Review Summary: An ambient sun death of the noise
Halaka Woods is an immersive digestion of impermanence and beauty in their most ruinous glimmer, dwelling in liminal space where folk echoes devolve into static, where nature and mechanica conflate in spectral collapse. Across its seven tracks, electro-acoustic collective i am the mackerel wield noise not just as distortion but as a carrier of decay. Across each warble, buzz, and cascade of feedback, they emit a testament to mortality and the fading of all things. They find something profound in slow abrasion, in shreds of melody lying beneath layers of crackle, in dying embers of clarity within sustained feedback. Noise here isn't chaos, but the architecture of passing.
I am transported.
Halaka Woods is full of delights and album highlights. “Marliand Junge” is like hearing a folk song that soundtracked your infancy from a radio just out of reach being eaten by bees who have hived inside that same radio. The wispy melody is drenched in feedback, familiar and uncanny like childhood recollections eroding in the acid honey of memory. Later, "Anomaly Mtn” takes a twangy melody, perhaps the album's brightest, and tableflips it into a sea of feedback, strings of doom, and eventually death crackle. It is the funeral of Philip Glass as attended by blind mice. Its dissonance vibrates, lives and dies—with decay not as a passive backstory but as a grotesque ritual, a carcass being unmannerly unpacked by morbid sonics.
If "Anomaly Mtn" is a funeral procession, "Hux" is the lonely afternoon hours of the day after the burial. Sunlight passes through glass and slowly dies in this piece, a masterpiece of slow refraction and decaying heat that made me open all the windows in my house just to see if it would still hit as hard (it did). It is a piece obsessed with the fade: the stretching out of light, the erosion of warmth, and the fragility of presence. Where the other tracks unfold like chapters in a dream-logbook of entropy, "Hux"'s entropy plays out in the stillness of resonance.

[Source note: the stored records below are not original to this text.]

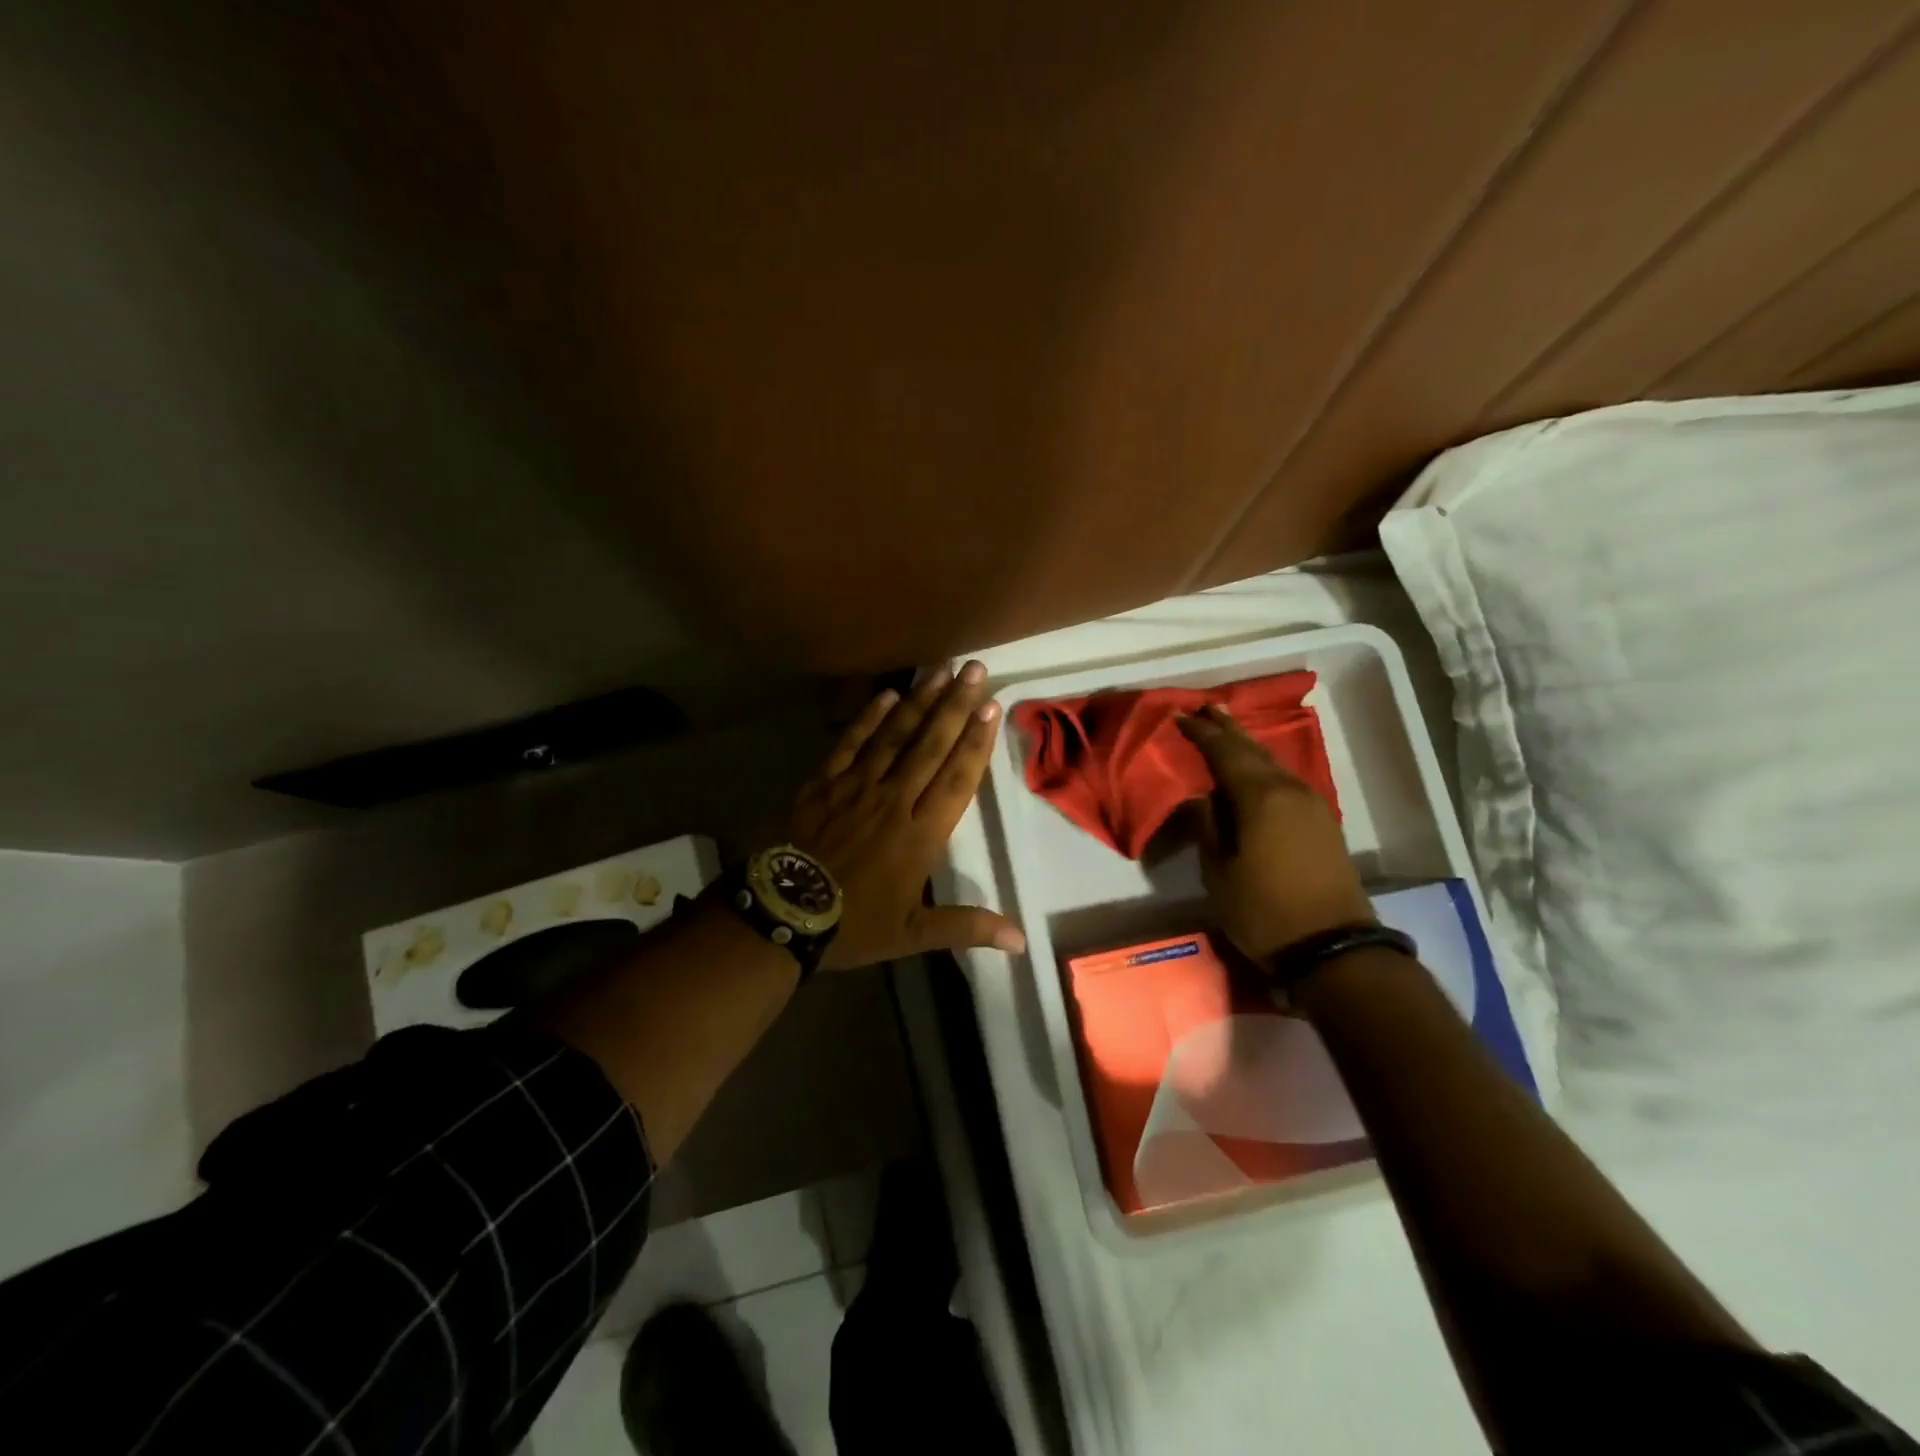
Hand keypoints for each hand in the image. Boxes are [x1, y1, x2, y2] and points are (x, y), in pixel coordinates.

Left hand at [786, 661, 1026, 970]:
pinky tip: (887, 694)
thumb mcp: (912, 935)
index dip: (977, 741)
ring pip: (895, 736)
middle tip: (975, 669)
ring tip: (941, 669)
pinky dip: (868, 718)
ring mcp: (857, 786)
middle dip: (956, 705)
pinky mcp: (824, 782)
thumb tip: (1021, 942)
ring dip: (920, 701)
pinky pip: (850, 743)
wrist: (782, 914)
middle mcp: (894, 800)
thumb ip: (966, 927)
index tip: (992, 707)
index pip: (957, 779)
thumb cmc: (853, 925)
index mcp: (921, 834)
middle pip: (931, 745)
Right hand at [1175, 704, 1373, 959]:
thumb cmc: (1263, 910)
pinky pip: (1286, 780)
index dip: (1201, 733)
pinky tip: (1255, 770)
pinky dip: (1264, 767)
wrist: (1332, 946)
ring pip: (1273, 763)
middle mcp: (1289, 789)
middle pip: (1253, 749)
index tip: (1180, 716)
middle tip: (1205, 710)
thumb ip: (1207, 825)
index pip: (1224, 752)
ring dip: (1247, 746)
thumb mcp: (1218, 871)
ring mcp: (1312, 803)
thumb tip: (1202, 796)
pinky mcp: (1323, 821)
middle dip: (1227, 729)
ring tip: (1226, 732)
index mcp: (1260, 797)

Recorded in a digital realm, yet haunted by analog ghosts,
Halaka Woods unfolds like an elegy for things lost: voices, trees, voices in trees, maps that never told you the way. The sound design is unflinching, yet poetic, and its droning ambience and brittle textures drift through between abandonment and revelation. The “about” text on the Bandcamp page reads like recursive folklore:
Somehow it ended up on a map… the way the map ended up on the desk… the way the leaves disappeared after fall… the way the fall came again, and again, and again. This may be a meditation on circular dissolution, but then why is the album so easy to experience again and again?